### Texto para análise
___

AMIZADE À DISTÂNCIA (As técnicas dos garage-sale)
Tenho um
amigo que só encontrei pessoalmente uma vez.
Apareceu-me
uma mensagem no meu email, isto já há uns dois anos e eu fiquei desconfiado se
não seria mais uma daquelas que nos chegam
automaticamente, criadas pelos
computadores de vendedores de banha de cobra ou coisas parecidas. Eu não
reconheci o nome do remetente mas mesmo assim resolvi ler. E não me arrependi.
O Sr. J.V.
começava, com delicadeza, por pedir desculpa pelo atrevimento mas que já há
tempos que me queria dizer que era leitor das crónicas que vou publicando no
“Tribuna” e que gostava de saber como poderia adquirir um exemplar do livro “A
Loja do Ti Bailhão”, que eu escrevera com a ajuda do meu irmão Jorge.
Feitas as
iniciais apresentações e trocados uns cumprimentos um tanto ou quanto formais,
fomos criando mais à vontade e continuámos a permuta de mensagens muito
regularmente. Acontece que o J.V. (o “senhor” deixou de existir no nosso
vocabulário) tinha vivido, quando chegou à Califórnia com 13 anos de idade,
aqui perto de onde eu vivo e ainda por aqui andam alguns familiares. Agora
também já reformado, vive no sul do Estado, depois de uma brilhante carreira
como professor e administrador escolar.
Falamos de
tudo... de onde viemos, o que fizemos na nossa juventude, das nossas famílias e
das nossas vivências com os netos, de cultura, do que lemos ou ouvimos, de
política – este DDT tira-nos anos de vida! – e, disfarçadamente, até damos uns
cortes na casaca de algum mortal. Somos humanos, ao fim e ao cabo. Por costume,
quando tenho um texto a sair do forno, envio-o primeiro ao J.V. e ele, passados
dias, responde-me quase sempre a comparar as coisas que eu descrevi com
episódios da sua vida. Em resumo, o J.V. vai também “escrevendo” as suas
crónicas e eu sou o seu único leitor. Infelizmente.

___

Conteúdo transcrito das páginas
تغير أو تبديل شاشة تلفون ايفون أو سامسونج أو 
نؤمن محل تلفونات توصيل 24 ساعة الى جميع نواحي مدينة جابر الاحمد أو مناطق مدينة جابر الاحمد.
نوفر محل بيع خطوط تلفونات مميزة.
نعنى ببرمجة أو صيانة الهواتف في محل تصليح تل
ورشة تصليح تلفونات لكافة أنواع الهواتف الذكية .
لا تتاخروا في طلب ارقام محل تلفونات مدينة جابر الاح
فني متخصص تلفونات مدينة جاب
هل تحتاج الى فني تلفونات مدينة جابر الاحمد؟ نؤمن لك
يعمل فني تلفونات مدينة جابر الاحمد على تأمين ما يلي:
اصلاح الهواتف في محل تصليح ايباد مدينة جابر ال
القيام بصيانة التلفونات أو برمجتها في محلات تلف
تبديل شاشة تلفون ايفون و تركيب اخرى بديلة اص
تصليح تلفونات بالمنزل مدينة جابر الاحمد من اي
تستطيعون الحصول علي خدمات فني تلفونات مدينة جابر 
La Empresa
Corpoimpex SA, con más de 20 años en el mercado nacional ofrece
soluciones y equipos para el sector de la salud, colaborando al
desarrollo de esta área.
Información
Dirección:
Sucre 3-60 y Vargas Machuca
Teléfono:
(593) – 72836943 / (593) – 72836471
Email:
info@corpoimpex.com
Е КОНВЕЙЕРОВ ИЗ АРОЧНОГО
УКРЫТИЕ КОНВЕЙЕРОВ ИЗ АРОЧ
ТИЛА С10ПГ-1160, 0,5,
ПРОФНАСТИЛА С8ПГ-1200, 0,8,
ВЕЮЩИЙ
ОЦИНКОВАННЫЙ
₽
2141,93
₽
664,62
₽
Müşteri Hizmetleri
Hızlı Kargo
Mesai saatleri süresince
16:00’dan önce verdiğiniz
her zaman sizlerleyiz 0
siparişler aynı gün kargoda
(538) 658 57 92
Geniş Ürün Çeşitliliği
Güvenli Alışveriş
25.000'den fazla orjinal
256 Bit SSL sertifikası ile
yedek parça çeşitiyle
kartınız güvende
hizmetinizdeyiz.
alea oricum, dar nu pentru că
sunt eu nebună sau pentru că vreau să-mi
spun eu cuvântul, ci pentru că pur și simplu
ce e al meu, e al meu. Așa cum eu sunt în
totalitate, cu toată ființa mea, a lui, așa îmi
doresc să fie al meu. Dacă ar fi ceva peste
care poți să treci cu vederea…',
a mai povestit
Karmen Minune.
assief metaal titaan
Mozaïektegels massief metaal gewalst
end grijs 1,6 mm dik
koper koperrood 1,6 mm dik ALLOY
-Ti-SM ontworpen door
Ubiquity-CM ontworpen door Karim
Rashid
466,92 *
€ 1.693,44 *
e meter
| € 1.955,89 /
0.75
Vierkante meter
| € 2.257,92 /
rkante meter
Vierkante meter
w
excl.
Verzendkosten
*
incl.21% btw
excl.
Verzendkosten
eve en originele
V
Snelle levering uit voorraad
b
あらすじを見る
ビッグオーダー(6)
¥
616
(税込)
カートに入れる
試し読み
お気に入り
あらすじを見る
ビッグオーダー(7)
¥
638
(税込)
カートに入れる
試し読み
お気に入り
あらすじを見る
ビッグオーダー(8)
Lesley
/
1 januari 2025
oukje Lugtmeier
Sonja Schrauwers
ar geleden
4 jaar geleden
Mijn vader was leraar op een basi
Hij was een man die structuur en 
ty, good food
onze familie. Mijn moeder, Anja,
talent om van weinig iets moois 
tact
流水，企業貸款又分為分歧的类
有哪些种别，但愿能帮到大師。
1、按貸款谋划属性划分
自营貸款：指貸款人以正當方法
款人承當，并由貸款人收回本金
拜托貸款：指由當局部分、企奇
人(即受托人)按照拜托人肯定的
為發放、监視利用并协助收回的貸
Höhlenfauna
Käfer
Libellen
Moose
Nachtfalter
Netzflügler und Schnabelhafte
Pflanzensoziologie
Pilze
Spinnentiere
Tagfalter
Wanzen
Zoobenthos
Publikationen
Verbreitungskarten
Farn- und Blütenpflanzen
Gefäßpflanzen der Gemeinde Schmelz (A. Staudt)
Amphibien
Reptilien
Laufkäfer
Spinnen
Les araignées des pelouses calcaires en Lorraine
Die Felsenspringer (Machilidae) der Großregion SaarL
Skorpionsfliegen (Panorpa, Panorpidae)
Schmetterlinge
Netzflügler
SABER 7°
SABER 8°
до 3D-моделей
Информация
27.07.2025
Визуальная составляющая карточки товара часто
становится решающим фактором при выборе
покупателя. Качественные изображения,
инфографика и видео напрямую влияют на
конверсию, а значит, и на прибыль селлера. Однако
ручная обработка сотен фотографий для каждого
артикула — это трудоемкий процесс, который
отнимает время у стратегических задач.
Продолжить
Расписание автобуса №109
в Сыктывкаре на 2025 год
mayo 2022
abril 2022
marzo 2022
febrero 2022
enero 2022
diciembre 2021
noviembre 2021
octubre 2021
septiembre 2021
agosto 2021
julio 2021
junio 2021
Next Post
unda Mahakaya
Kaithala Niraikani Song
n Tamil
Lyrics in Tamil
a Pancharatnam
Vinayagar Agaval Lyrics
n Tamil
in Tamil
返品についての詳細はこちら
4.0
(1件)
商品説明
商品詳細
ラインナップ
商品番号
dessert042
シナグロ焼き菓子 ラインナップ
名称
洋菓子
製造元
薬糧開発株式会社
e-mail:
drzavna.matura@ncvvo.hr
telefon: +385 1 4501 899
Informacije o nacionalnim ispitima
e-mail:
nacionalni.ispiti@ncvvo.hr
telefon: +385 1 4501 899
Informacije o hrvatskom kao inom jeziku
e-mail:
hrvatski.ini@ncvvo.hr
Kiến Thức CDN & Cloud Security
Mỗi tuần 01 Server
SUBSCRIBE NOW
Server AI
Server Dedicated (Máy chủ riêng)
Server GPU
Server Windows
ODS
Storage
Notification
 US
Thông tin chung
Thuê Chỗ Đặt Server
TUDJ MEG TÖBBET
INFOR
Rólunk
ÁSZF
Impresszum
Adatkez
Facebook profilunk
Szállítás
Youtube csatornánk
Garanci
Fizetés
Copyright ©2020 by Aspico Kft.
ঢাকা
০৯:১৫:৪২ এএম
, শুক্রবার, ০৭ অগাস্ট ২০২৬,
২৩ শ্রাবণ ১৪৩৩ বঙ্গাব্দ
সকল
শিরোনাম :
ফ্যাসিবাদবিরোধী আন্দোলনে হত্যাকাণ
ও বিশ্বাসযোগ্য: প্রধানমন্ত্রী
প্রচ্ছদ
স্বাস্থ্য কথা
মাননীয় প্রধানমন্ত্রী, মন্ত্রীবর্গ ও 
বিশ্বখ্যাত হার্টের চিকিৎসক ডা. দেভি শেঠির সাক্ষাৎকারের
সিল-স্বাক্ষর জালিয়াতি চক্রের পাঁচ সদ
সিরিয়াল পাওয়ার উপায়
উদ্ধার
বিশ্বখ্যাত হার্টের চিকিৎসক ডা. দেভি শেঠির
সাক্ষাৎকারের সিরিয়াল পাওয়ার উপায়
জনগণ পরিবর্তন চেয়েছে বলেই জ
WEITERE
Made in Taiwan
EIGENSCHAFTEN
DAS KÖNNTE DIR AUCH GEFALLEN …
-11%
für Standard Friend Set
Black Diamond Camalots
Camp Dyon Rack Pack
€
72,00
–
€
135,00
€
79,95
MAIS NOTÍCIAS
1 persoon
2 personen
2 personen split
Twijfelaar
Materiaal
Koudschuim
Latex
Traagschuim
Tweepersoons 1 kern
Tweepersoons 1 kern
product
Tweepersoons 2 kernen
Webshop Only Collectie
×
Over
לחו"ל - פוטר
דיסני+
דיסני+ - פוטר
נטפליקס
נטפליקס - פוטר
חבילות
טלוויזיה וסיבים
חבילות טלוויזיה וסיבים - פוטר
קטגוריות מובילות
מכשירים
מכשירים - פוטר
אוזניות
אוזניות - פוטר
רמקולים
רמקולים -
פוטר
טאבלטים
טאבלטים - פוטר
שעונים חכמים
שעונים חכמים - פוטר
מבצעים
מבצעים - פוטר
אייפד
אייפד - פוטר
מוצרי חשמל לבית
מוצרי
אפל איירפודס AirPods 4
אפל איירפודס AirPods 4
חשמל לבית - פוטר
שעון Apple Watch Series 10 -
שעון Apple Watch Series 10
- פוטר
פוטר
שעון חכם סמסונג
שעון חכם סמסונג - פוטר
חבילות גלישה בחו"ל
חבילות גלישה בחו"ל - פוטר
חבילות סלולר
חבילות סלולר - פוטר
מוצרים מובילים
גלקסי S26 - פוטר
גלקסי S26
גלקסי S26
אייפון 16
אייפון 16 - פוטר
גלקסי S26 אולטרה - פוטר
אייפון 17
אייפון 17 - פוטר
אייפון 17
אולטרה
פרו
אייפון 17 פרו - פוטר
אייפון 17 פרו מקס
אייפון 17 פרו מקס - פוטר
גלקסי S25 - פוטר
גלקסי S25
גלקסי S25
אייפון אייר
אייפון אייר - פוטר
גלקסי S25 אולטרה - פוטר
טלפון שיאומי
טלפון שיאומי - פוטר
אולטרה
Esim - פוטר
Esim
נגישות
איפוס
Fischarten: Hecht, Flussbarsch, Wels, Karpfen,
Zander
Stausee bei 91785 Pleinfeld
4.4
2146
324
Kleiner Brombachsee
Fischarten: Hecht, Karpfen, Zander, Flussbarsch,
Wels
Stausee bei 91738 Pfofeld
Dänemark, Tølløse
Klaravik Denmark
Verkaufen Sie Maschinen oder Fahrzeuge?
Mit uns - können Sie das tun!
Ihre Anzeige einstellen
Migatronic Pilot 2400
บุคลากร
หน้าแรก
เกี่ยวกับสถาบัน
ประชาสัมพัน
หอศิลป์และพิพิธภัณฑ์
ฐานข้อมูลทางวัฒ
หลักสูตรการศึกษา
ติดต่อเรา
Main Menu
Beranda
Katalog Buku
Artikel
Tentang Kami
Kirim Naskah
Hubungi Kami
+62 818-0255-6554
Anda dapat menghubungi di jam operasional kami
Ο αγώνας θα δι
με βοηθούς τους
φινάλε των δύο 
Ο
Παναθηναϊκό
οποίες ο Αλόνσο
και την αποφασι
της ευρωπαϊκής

___

### Tarefas a realizar
1 > Reescreva o trecho do texto sobre a amizade à distância entre "AMIZADE À DISTÂNCIA" e "não me arrependi.", inclusive, alterando "email" para "correio eletrónico".
2 > Escreva a continuação do texto sobre a amizade à distância a partir da última frase.
Os dados não têm qualquer relação com o texto sobre a amizade à distância.

### Respostas aos exercícios
1 >
AMIZADE À DISTÂNCIA (As técnicas dos garage-sale)
Tenho um
amigo que só encontrei pessoalmente uma vez.
Apareceu-me
uma mensagem no meu correio eletrónico, isto já há uns dois anos e eu fiquei desconfiado se
não seria mais uma daquelas que nos chegam
automaticamente, criadas pelos
computadores de vendedores de banha de cobra ou coisas parecidas. Eu não
reconheci o nome do remetente mas mesmo assim resolvi ler. E não me arrependi.

2 >
Já aprendi
muito com ele. Fiquei a conhecer nomes de brincadeiras e jogos que animavam a
rapaziada da freguesia de onde ele veio, descobri episódios e peripécias dos
primeiros tempos da imigração da família dele, as vicissitudes da chegada a
terra estranha acrescentada com a assimilação de nova cultura e,
invariavelmente, chegamos à conclusão que temos muitas coisas em comum, quase
que umas vidas paralelas com muitos pontos de sintonia e semelhança.
Como disse
acima, só nos encontrámos, de cara a cara, durante um pequeno “mata-bicho” (de
pura água, imagine-se!) aquando da visita que o J.V. e a simpática esposa
fizeram a um familiar na cidade da sua juventude. Para quem como eu, que tenho,
aqui à volta, tantos amigos que se podem contar pelos dedos de uma mão, foi
muito gratificante este pequeno encontro e deixámos no ar a promessa de que
haveríamos de fazer um esforço no sentido de nos encontrarmos com mais tempo e
com maior frequência.
Entretanto
vamos continuando com a nossa amizade à distância e com o vaivém de estórias e
ideias através dos emails.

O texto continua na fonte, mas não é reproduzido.